His strong and steadfast faith in God was the bedrock of his life. He studied the Bible diligently and passed on his gleanings with love and compassion to those in his life. Through demonstration he taught steadfastness, love, courage, joy, the fruits of the Spirit, to everyone around him, most especially his family. He knew that the best teachings in life are actions, not just words. In fact, a lot of times no words were spoken or needed. His actions spoke of God in him.
Well, now Dad has joined the next best adventure that God gave us – eternity with him, and all, in love. He is greatly missed here. However, we know he’s not tied down to a sick, earthly body anymore. Everything is now clear to him – he now has that full understanding that we can only dream of here on this physical plane. I’m a bit jealous! But only a bit, because we’re here to experience God’s love through our humanness and I still have a lot of humanness to live.
I did ask him the day before he moved on to come visit me, in my dreams or however he wants to, and tell me what it’s like there. He chuckled and said okay. Almost every night since then he has been present in my dreams and occasionally in my half waking moments I feel him. In fact, yesterday morning as I turned over I smelled his cologne. I think he’s waiting for me to be on the same wavelength as him to share with me whatever he thinks I can handle.
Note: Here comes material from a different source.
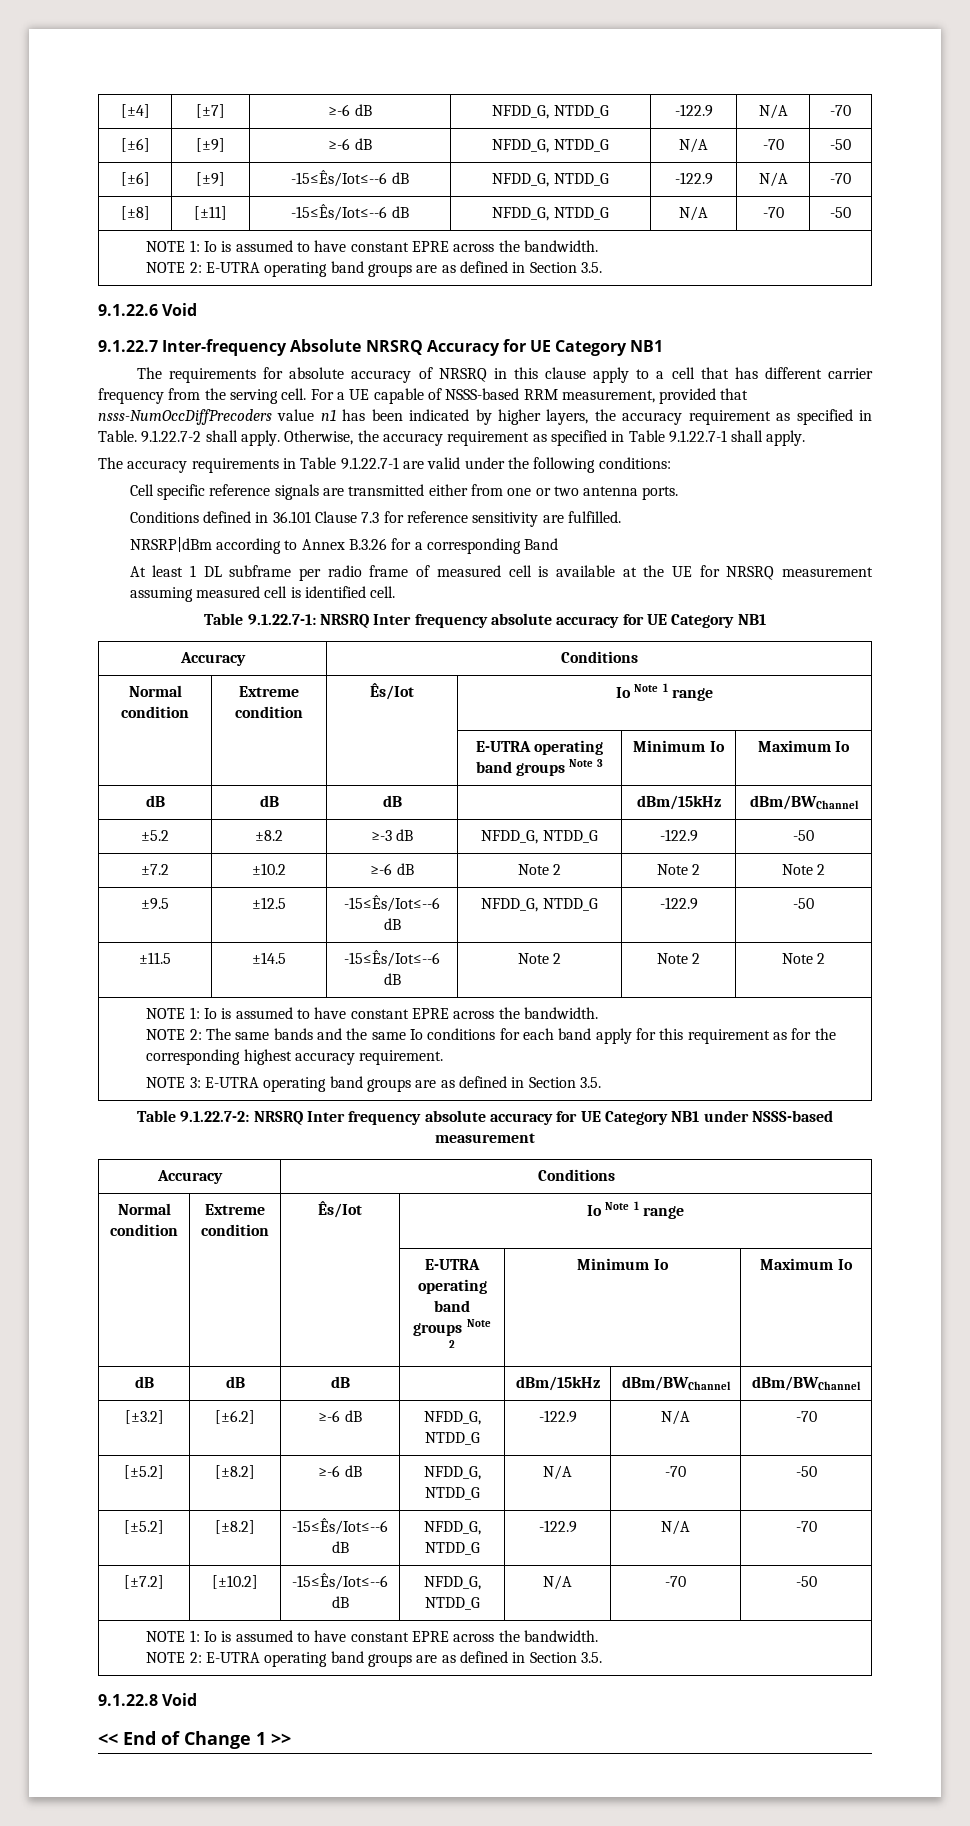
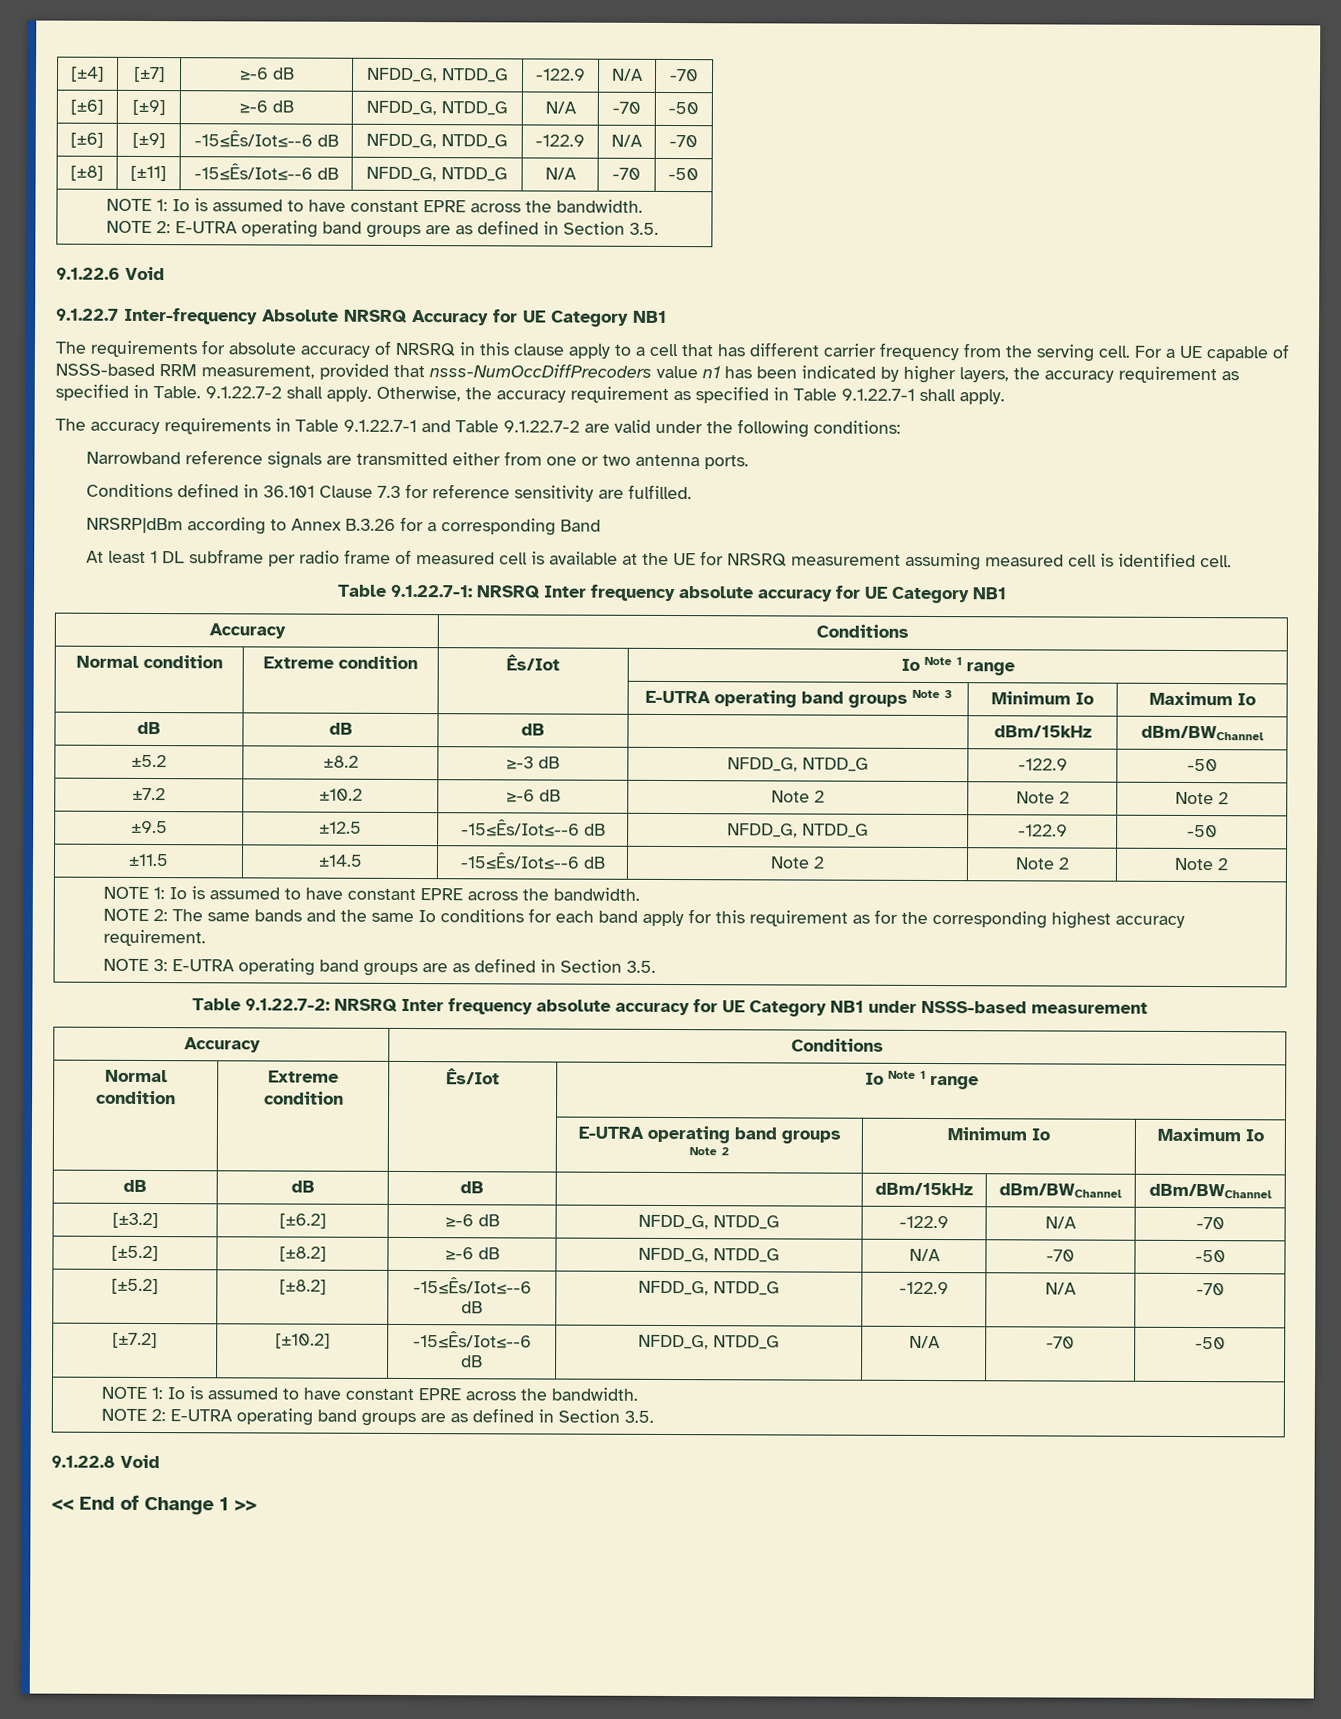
(399, 463) none -> [421,420,580,433] and Table 9.1.22.7-2
[129,484,205,500] Cell specific -> [85,451,181,465] Narrowband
I am eternally grateful that I was put into this wonderful man’s family! There is no one else like him and he will live on in our hearts and minds. I hope Chris and I can pass on the type of legacy that he did to us.
Going through this, and this is a first for me, has caused me to be more aware of what is most important in this life – family and loving everyone you come in contact with. Everything else is inconsequential and in the end isn’t what you’re remembered by. Dad set an excellent example of being love, one I hope I’ve learned from and not only live, but pass to my kids and grandkids.
Go hug and love on your loved ones! And don’t forget others around you – love is so easy to pass around with a smile, a helping hand, a conversation, and even loving thoughts.
We love you Dad, and look forward to being reunited with you.